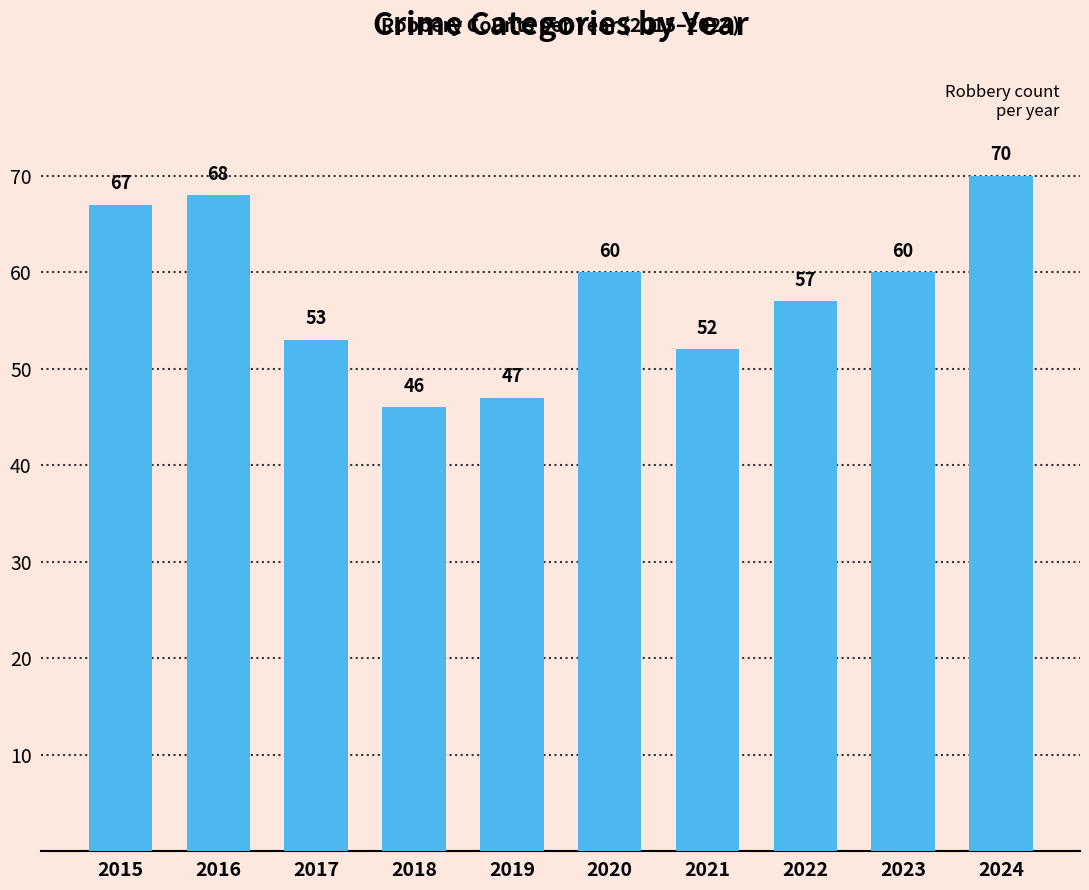

True or false: the data shows 102 at 2022.

False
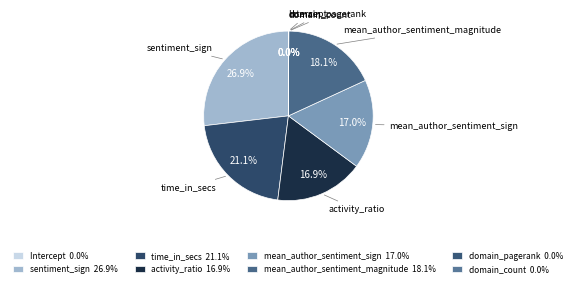

Is time_in_secs the majority of the pie?

No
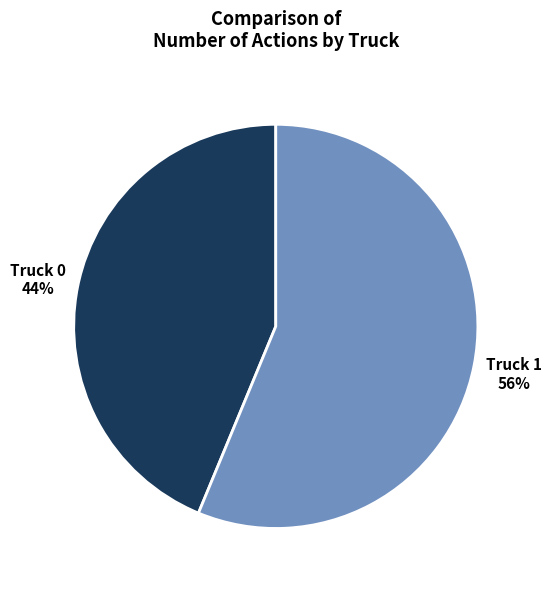

Is it true that Truck 0 is 44% of the pie?

True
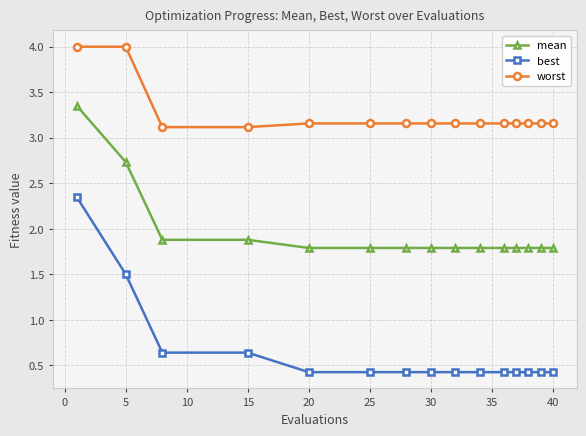

What is the difference between the second highest and second lowest values in the worst series?

0.9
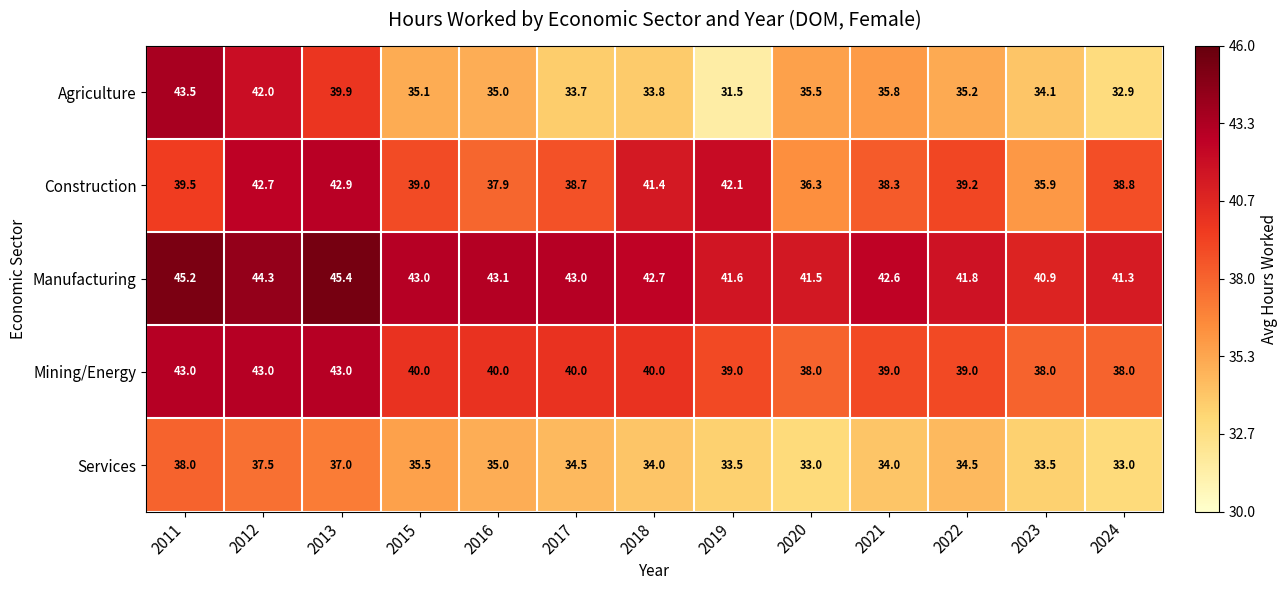

List the series in order of their peak value, highest first.

Manufacturing, Agriculture, Mining/Energy, Construction, Services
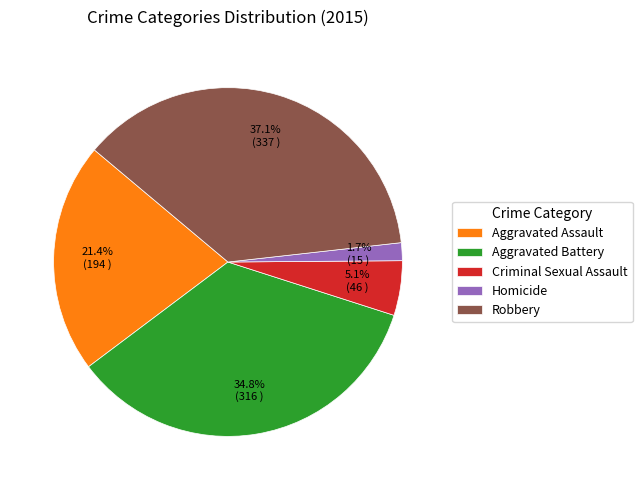

The Aggravated Battery slice represents 27% of the pie. True or false?

False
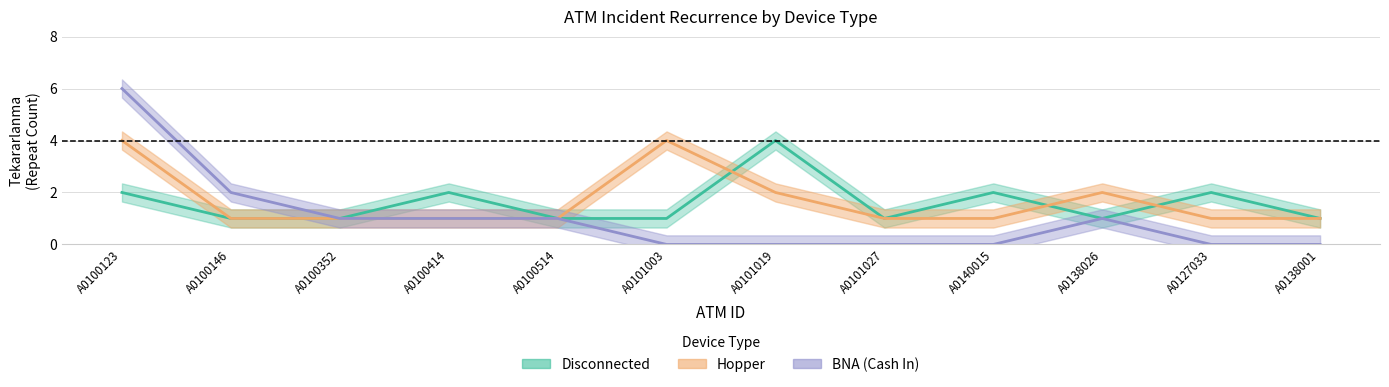

How many lines are shown in the chart?

3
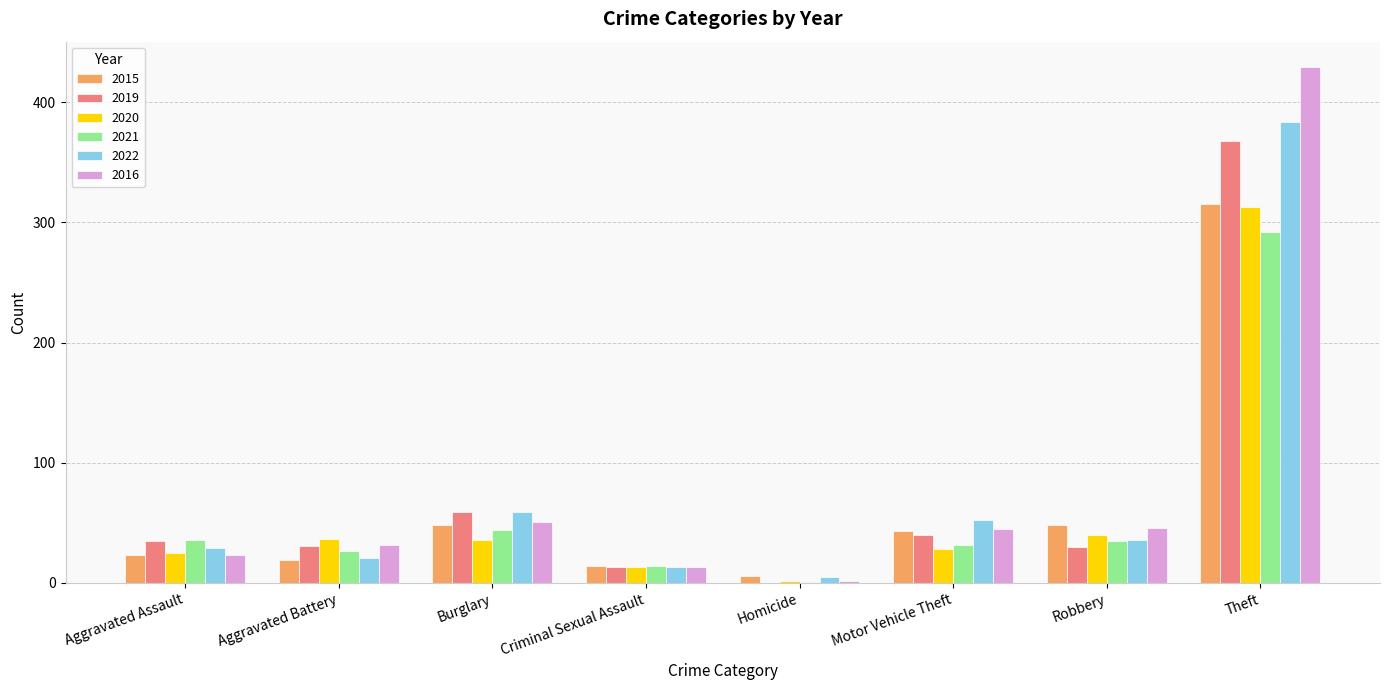

Are the bars grouped side by side (vs. stacked)?

Yes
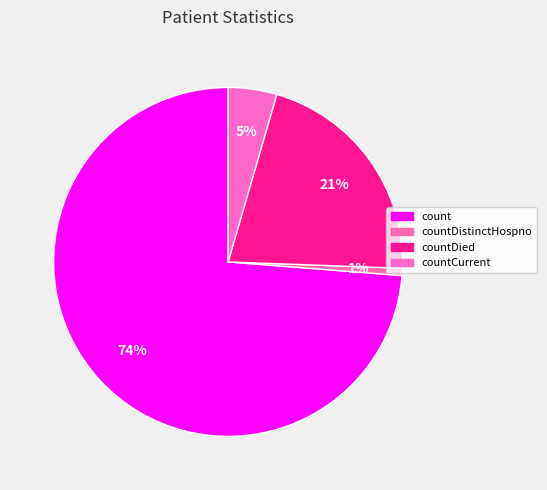

To the nearest percent, what is the combined percentage of countDied and countDistinctHospno?

22%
######
REQUIREMENT -
Turn all the rows above into a single numbered list with no blank lines, and leave the pictures out.

WRITTEN ANSWER -
1. True or false: the data shows 102 at 2022.
2. False
3. Is time_in_secs the majority of the pie?
4. No
5. Is it true that Truck 0 is 44% of the pie?
6. True
7. What is the difference between the second highest and second lowest values in the worst series?
8. 0.9
9. List the series in order of their peak value, highest first.
10. Manufacturing, Agriculture, Mining/Energy, Construction, Services
11. The Aggravated Battery slice represents 27% of the pie. True or false?
12. False
13. How many lines are shown in the chart?
14. 3
15. Are the bars grouped side by side (vs. stacked)?
16. Yes
17. To the nearest percent, what is the combined percentage of countDied and countDistinctHospno?
18. 22%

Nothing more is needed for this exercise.